H is dominant and results in long horns; h is recessive and produces short horns.
F is dominant and results in rainbow feathers; f is recessive and produces white feathers.
T is dominant and results in a long tail; t is recessive and produces a short tail
The H gene and F gene are separated by 7 map units; the F gene and the T gene are separated by 28 map units.
H-----------------------------F--------------------------------------------T
|----------- 7 m.u--------| |-------------28 m.u.-------------------|
If you crossed a pegasus homozygous for the wild type allele of each gene with a homozygous recessive pegasus for each gene, the F1 generation would entirely consist of pegasi that had the wild type traits, but were heterozygous for each gene.
a) If you were to cross these heterozygous F1pegasi to recessive homozygous pegasi, how many flies would you predict to have the double cross-over phenotype? (You will show all of your work and phenotypic classes in the next problem. Just show the NUMBER of double cross-over pegasi predicted by the map unit data here (both categories of double crossover phenotypes should be included). Assume there are 800 progeny. Round to two decimal places x.xx)

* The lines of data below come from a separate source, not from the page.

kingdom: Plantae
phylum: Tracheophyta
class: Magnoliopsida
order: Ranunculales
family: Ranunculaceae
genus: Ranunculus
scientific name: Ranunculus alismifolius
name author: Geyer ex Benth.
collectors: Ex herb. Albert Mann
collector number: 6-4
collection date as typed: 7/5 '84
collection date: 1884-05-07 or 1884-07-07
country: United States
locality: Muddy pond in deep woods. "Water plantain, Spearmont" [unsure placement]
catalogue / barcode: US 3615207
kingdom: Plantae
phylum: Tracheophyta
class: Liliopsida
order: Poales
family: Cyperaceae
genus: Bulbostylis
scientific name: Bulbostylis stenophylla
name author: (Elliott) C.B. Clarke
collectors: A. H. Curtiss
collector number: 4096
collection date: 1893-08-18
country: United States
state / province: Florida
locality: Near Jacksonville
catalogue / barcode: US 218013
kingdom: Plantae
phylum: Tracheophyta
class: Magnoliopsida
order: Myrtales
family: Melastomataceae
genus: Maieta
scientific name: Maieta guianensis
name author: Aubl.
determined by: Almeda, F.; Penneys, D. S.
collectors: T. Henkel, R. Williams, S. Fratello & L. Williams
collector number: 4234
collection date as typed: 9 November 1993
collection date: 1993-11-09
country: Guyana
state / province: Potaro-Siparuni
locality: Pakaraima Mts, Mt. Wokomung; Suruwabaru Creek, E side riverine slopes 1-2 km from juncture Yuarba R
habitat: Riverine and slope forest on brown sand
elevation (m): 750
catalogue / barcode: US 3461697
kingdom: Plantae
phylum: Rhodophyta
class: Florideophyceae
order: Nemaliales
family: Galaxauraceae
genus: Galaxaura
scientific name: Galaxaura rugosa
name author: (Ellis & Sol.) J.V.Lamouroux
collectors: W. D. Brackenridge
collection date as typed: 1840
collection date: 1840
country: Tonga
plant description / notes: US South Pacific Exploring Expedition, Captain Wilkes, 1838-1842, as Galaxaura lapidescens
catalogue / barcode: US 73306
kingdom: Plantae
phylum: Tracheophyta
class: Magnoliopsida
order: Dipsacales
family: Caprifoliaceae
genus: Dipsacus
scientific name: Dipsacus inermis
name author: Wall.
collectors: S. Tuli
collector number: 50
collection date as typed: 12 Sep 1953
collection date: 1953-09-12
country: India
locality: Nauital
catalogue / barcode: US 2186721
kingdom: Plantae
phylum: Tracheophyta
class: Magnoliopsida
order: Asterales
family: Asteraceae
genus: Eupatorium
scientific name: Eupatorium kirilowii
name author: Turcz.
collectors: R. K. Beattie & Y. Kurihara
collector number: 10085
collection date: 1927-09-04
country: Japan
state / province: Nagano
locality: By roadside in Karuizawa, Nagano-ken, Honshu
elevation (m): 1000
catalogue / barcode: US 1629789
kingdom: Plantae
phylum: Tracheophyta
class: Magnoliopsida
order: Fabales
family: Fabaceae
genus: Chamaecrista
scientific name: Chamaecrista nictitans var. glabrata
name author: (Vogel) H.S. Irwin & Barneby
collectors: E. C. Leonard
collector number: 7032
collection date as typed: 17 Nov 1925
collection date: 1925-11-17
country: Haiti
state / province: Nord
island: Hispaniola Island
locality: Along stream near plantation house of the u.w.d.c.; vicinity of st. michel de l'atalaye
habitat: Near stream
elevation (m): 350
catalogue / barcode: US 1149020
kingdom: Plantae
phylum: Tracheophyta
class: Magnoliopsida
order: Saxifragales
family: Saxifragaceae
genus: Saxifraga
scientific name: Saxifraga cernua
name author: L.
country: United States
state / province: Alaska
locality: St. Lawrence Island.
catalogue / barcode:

b) If you were to cross these heterozygous F1pegasi to recessive homozygous pegasi to map linkage (trihybrid testcross), how many pegasi would you predict to observe in each of the eight predicted phenotypic categories with respect to these three genes (given the map units above) if there were 800 total offspring? Show your work and show all phenotypic classes. (1 point each class, 4 points for work)
We know that the linkage distance is calculated by dividing the total number of recombinant gametes by total number of gametes. Expected double cross over frequency is the frequency of single crossover in first region multiply by the single crossover in second region.
Number of expected double crossovers= expected DCO frequency × Total number of progeny.